Chapter Five - Brownian Motion

"Martha will be here soon," explained Jonathan as Jimmy, Rose and The Doctor stood there waiting to impart their bad news.

Even though this was his third visit to this reality, Jimmy was pretty sure he hadn't encountered this Jonathan Kent before. He'd have definitely remembered Bo or Luke Duke being Clark's father. While he waited for Martha to turn up, he started to wonder if she'd turn out to be Daisy Duke - no, that would be wrong in oh so many ways.

Just before his mind started wondering if Boss Hogg would be Lex Luthor, Martha Kent made her entrance. He recognized her instantly, he'd even seen her at Clark's wedding back in the future that might no longer be. Of course when he'd seen her then he'd just assumed she was who she was when he'd met her in a previous reality, Lana Lang. But now it turned out that Lana Lang was Clark Kent's mother - that was wrong in even more ways than Daisy Duke.

As The Doctor explained things to the Kents, kindly taking responsibility for something that was all Jimmy's fault, Jimmy looked at the Kents' faces - he'd expected them to have trouble believing this unbelievable tale, but raising Clark had obviously conditioned them to expect the unexpected.

"Isn't there anything you can do?" asked Jonathan.

"No, there's only one man who could track him down now. Someone who knows all about time and space. I got in touch with him on my way here. He's going back to the scene of Clark's disappearance, see what he can find."

This was the first Rose Tyler had heard of this, and she was surprised The Doctor hadn't mentioned it until now. "So who is it? HG Wells?"

"No way," replied The Doctor. "He's caused enough trouble, whizzing through time and space picking up passengers without a second thought. The man's just irresponsible."

"Einstein?" guessed Jimmy.

"Near, very near," replied The Doctor. "Actually it's Einstein's owner."


As the two boys struggled to drag their latest discovery through the debris, they heard a loud exclamation from their father.

"Great Scott!" he yelled, as he looked at the readout from the large clockwork particle tracer he carried on his back (the localized EMP blast he'd used to halt the Daleks preventing him from using his smaller electronic version). "Correlating this readout with the traces of plaid shirt in the surrounding subspace and extrapolating the subject's journey leads us to Smallville, five years on from his original starting point. He's gone back to his future. The odds against that are astronomical."

The boys stifled a yawn at their father's amazement and used their sophisticated set of levers to haul their latest finding onto the train.

"Quick, Jules, Verne, we've got to go and rescue Clark Kent from the future before time unravels and the Universe is destroyed."

"Yeah, whatever, we've really got to rush. It's not as if we've got a time machine," said Jules sarcastically, while Verne dismantled their finding, and placed the blue creature from inside it into a jar.
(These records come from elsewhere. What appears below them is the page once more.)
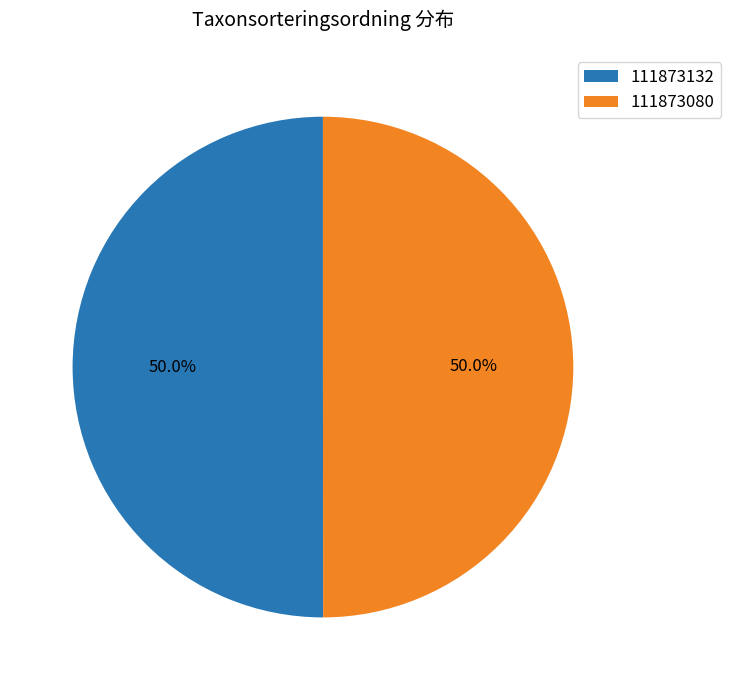

To the nearest percent, what percentage of the pie is 111873132?

50%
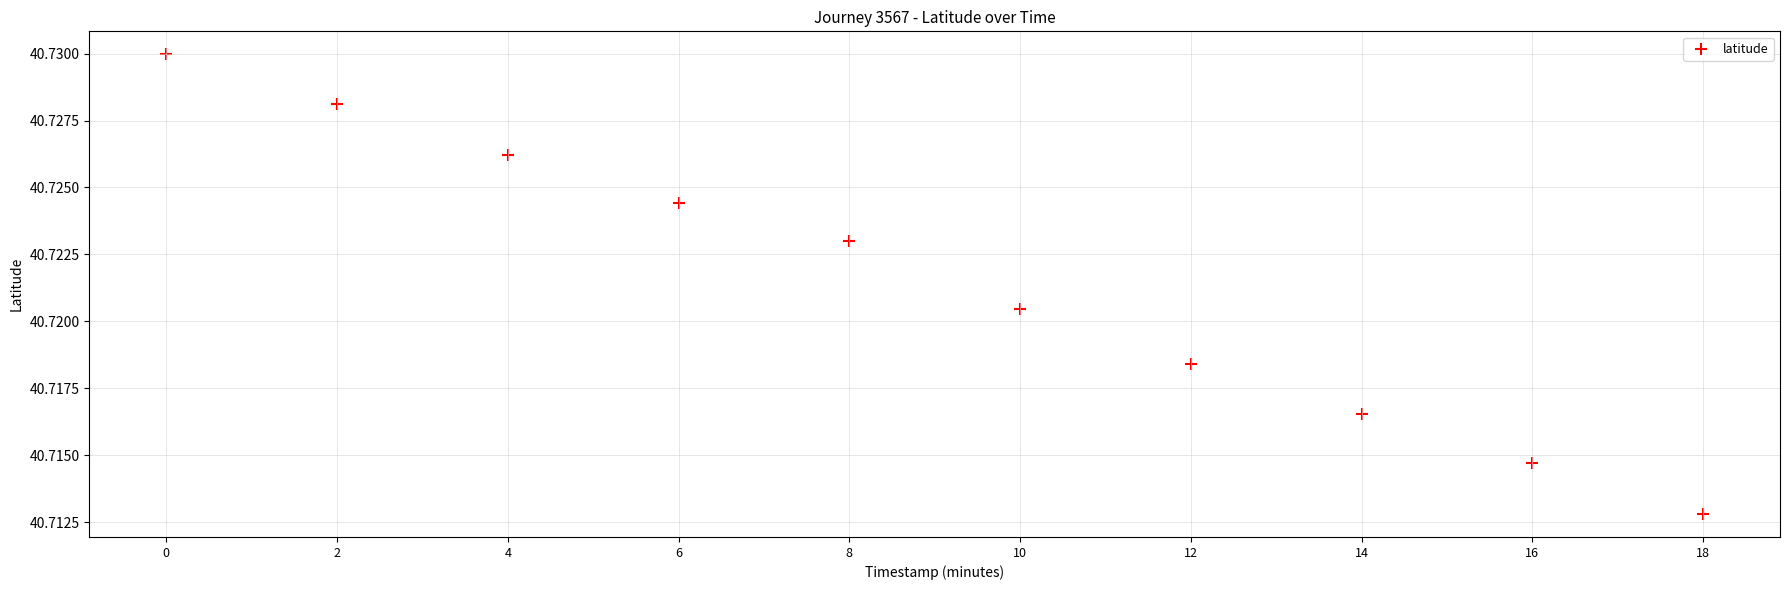

What is the range of X values (max minus min)?

18.0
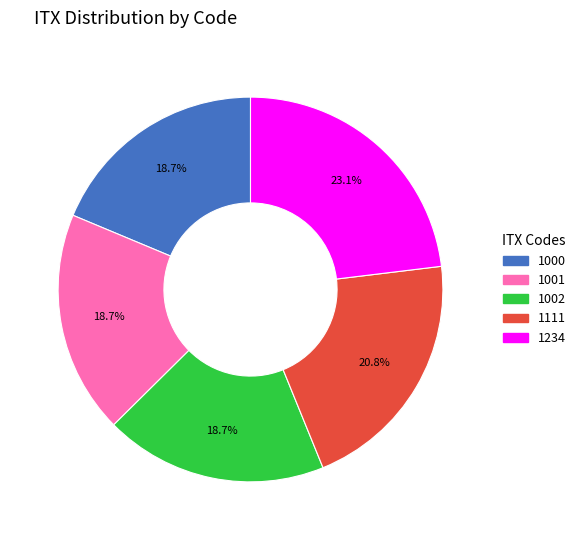

How many segments does this pie chart have?

5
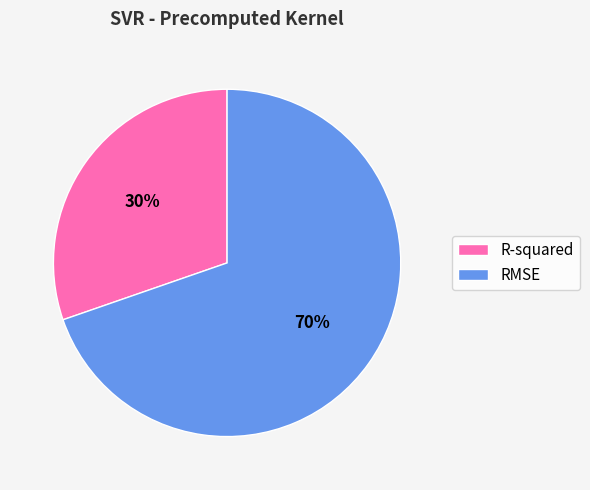

Count the number of slices in the pie.

2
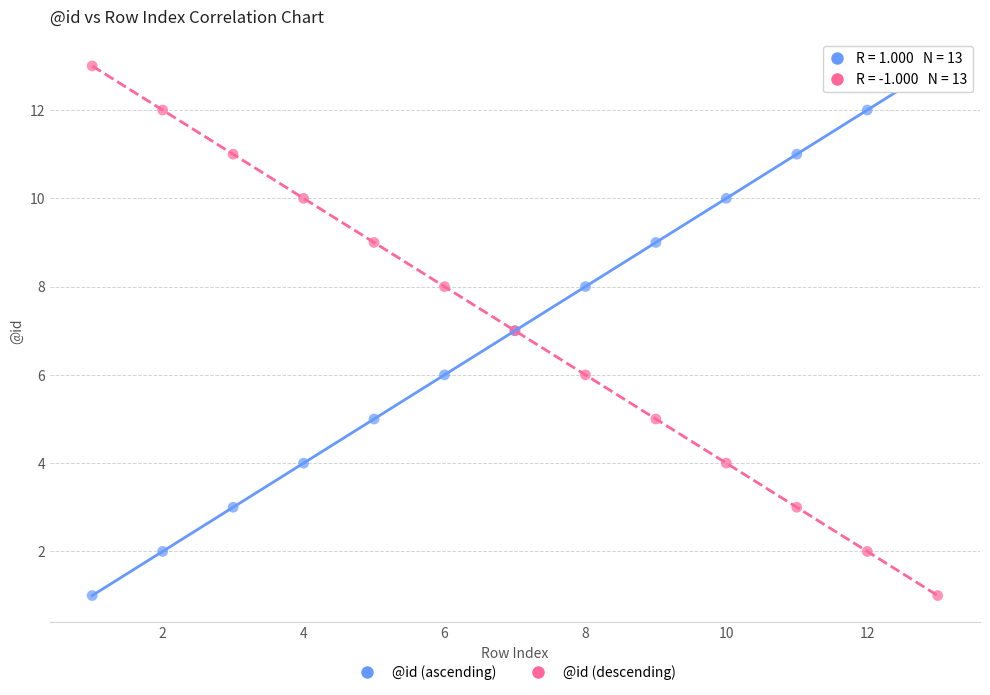

What is the X range (max minus min) for the scatter plot?

12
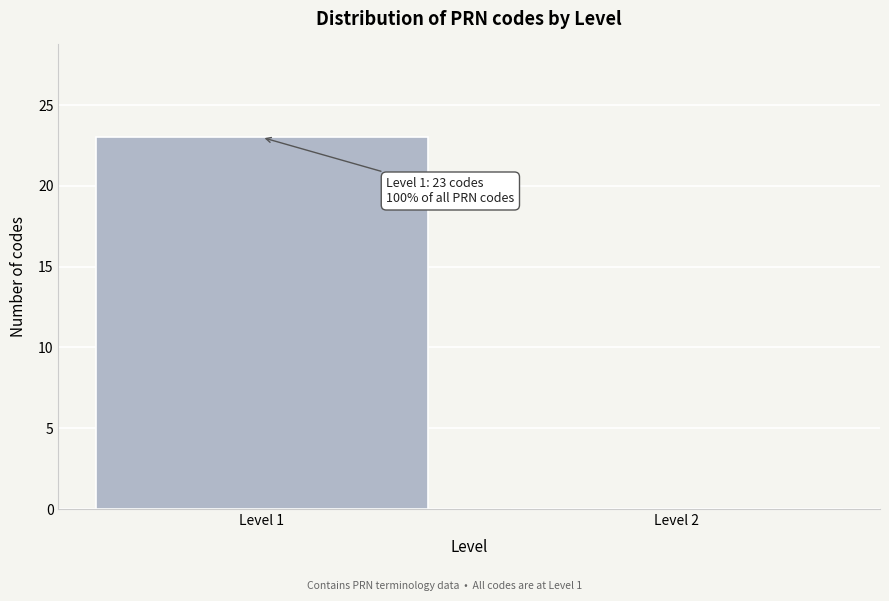

Reading right to left, transcribe all the data shown in this chart.

Level 2=0	Level 1=23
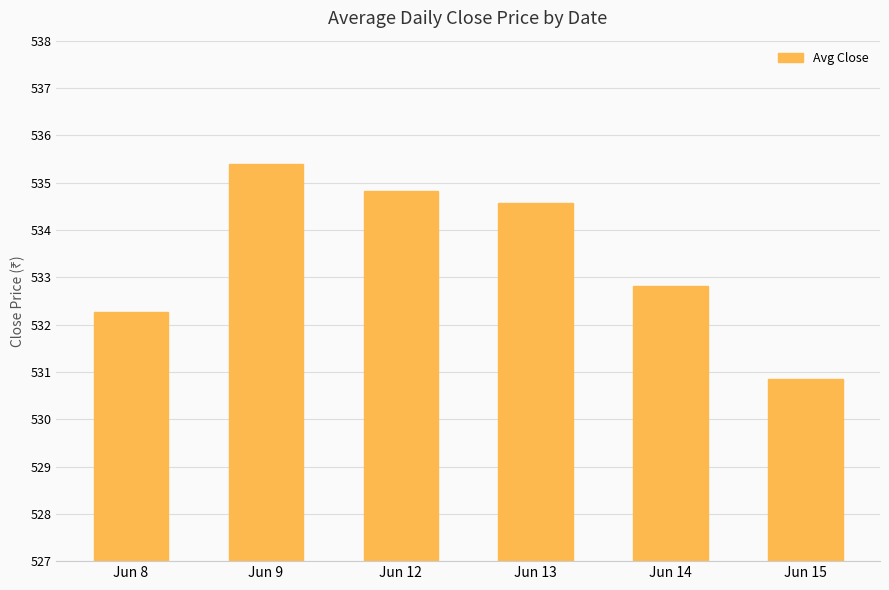

Reading left to right, extract all data points from this chart.

532.3	535.4	534.8	534.6	532.8	530.9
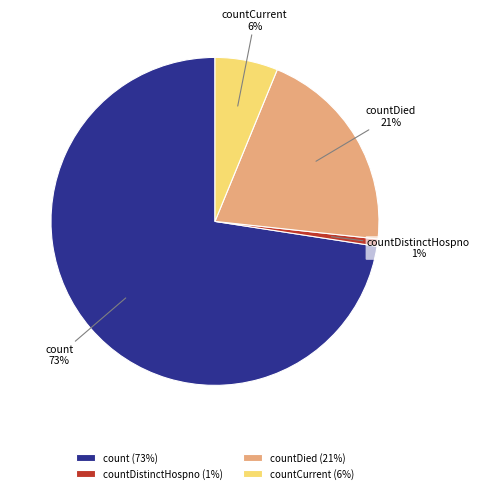

Which category accounts for the majority?

count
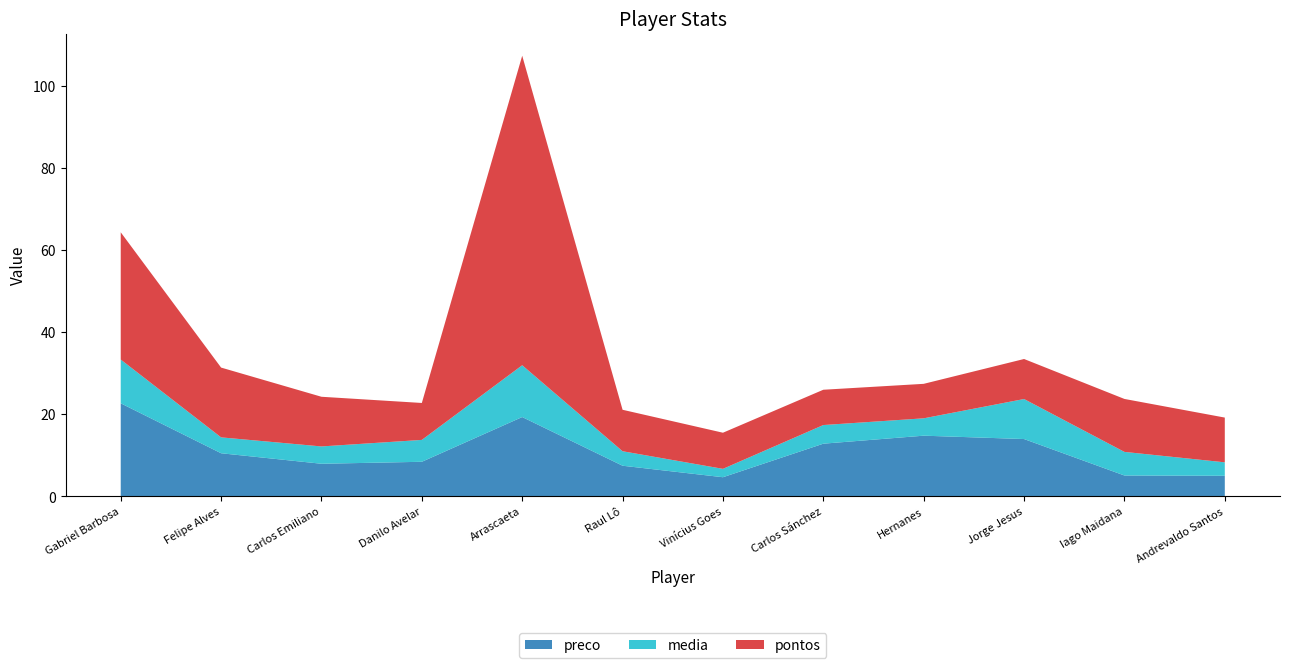

Reading left to right, transcribe all the data shown in this chart.

preco: Gabriel Barbosa=22.7	Felipe Alves=10.5	Carlos Emiliano=8.0	Danilo Avelar=8.4	Arrascaeta=19.3	Raul Lô=7.5	Vinícius Goes=4.7	Carlos Sánchez=12.8	Hernanes=14.8	Jorge Jesus=14.0	Iago Maidana=5.1	Andrevaldo Santos=5.0
pontos: Gabriel Barbosa=31.0	Felipe Alves=17.0	Carlos Emiliano=12.1	Danilo Avelar=9.0	Arrascaeta=75.4	Raul Lô=10.1	Vinícius Goes=8.8	Carlos Sánchez=8.6	Hernanes=8.4	Jorge Jesus=9.8	Iago Maidana=12.9	Andrevaldo Santos=10.9
media: Gabriel Barbosa=10.7	Felipe Alves=3.9	Carlos Emiliano=4.2	Danilo Avelar=5.3	Arrascaeta=12.6	Raul Lô=3.5	Vinícius Goes=2.0	Carlos Sánchez=4.5	Hernanes=4.2	Jorge Jesus=9.8	Iago Maidana=5.8	Andrevaldo Santos=3.3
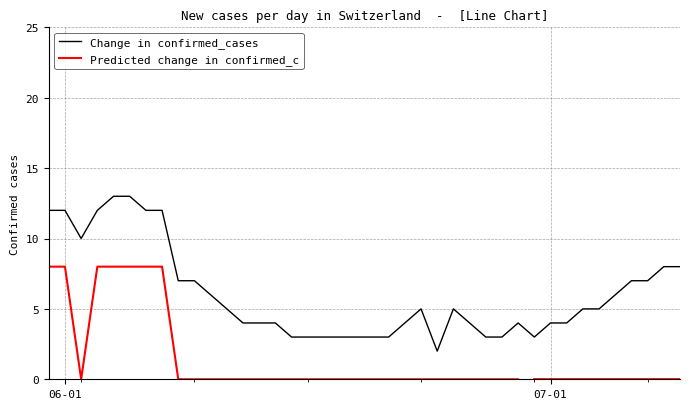

What is the highest value of the Change in confirmed_cases series?

13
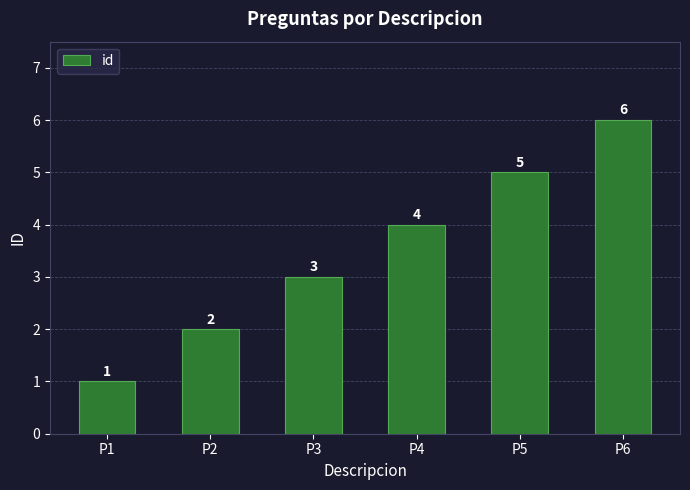

The value at P3 is 3. True or false?

True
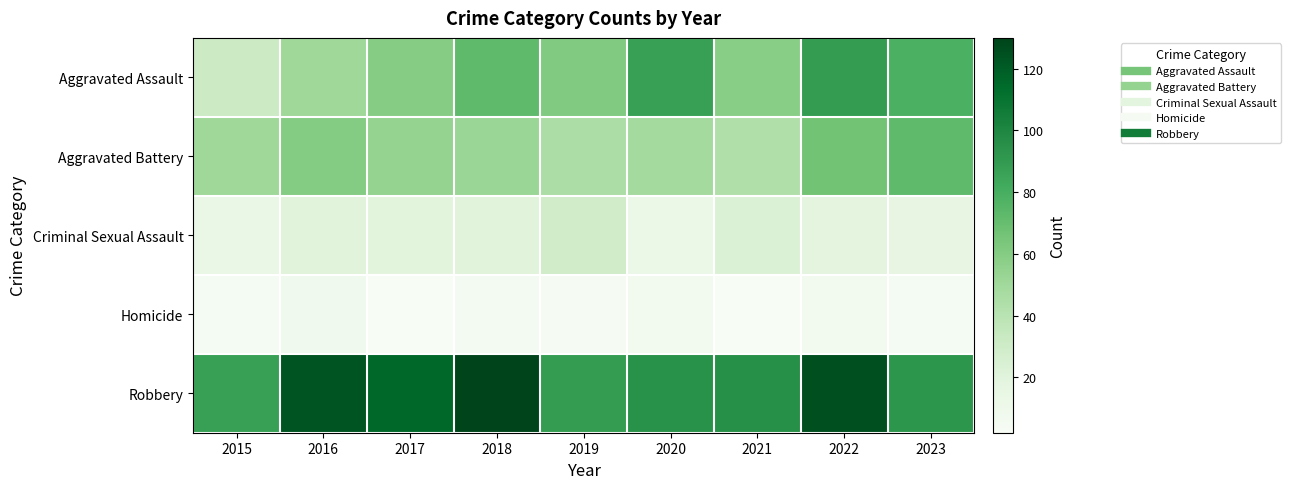

Which series changed the most between 2015 and 2016?

Robbery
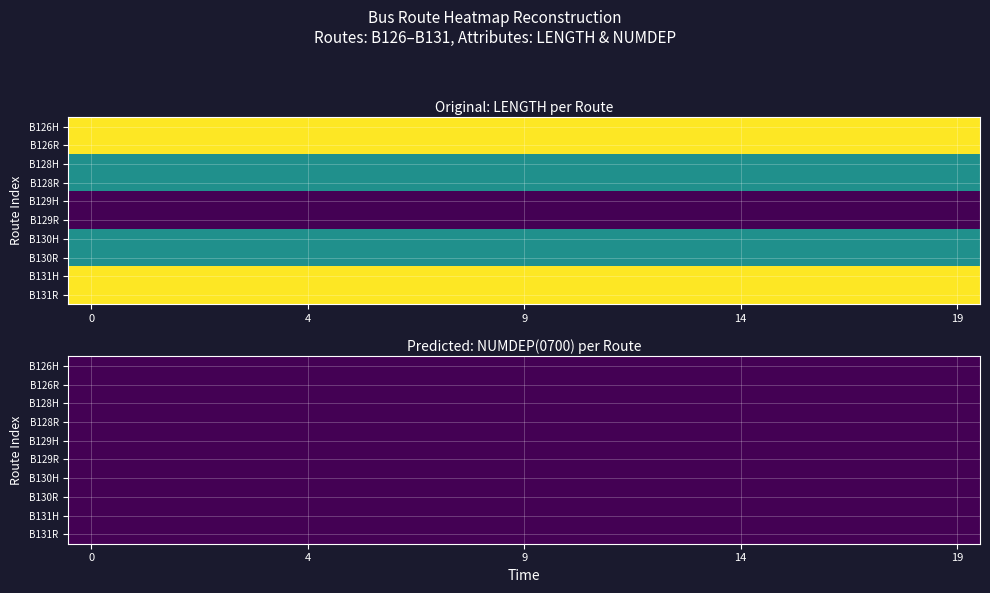

Which series has the largest range (max minus min)?

B126H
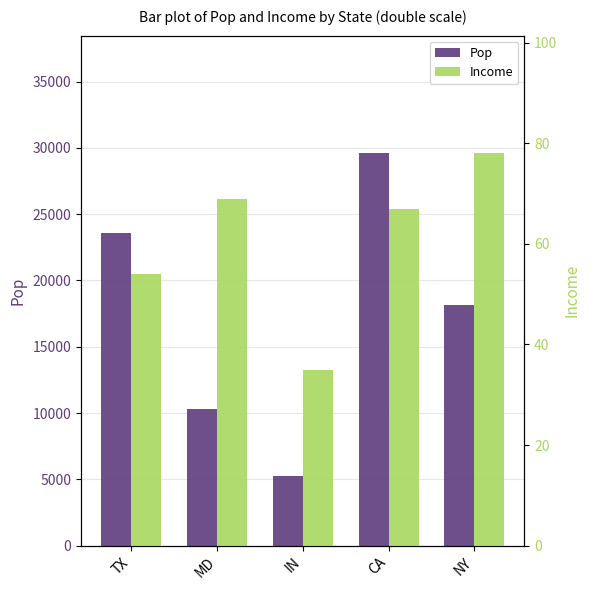

How many values in the Pop series exceed 18142?

2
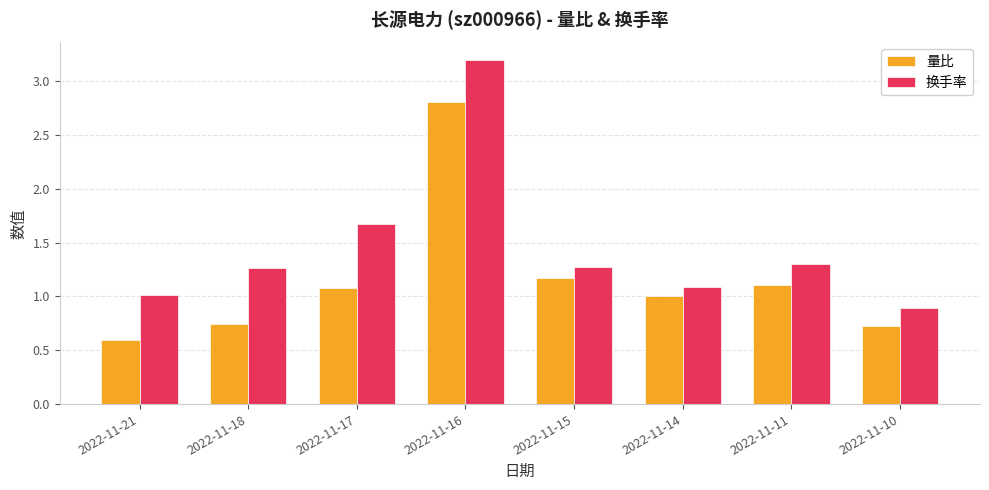

Rank the series by their average value, from highest to lowest.

换手率, 量比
Dr. Emmett Brown, ignoring his children's apathy towards his over-reacting, pulled the lever on his time-traveling train to set it in motion. "Next stop: Smallville."


"Batman?" asked Clark disbelievingly. "What sort of name is that?"

The stranger threw Clark to the ground. "It's a name that strikes fear into the heart of criminals everywhere."

"I'm not … a criminal," gasped Clark, struggling to stay conscious.

"No, but you'd stop my master achieving his goal. A new world order. A utopia with no crime."

"Your master?"

"Ra's Al Ghul!" replied Batman.

"And I thought your name was bad," laughed Clark before lapsing into unconsciousness.

Batman walked over to Clark's still body and held one of his batarangs to Clark Kent's throat "Sorry, Clark, but sometimes sacrifices have to be made."

Suddenly from behind him Batman heard the sound of a train in the distance. He turned around but couldn't see it, and then looked up, and there it was flying towards him faster and faster.

Suddenly it stopped, with deceleration that he wouldn't have thought possible, inches away from him, and then turned sideways so that he could see the train's driver.

"I've come for Clark Kent," said a white-haired man looking at him.

"Dr. Brown I presume. Ra's told me you'd be here," said Batman, and then, slitting Clark Kent's throat, added "Unfortunately you're too late."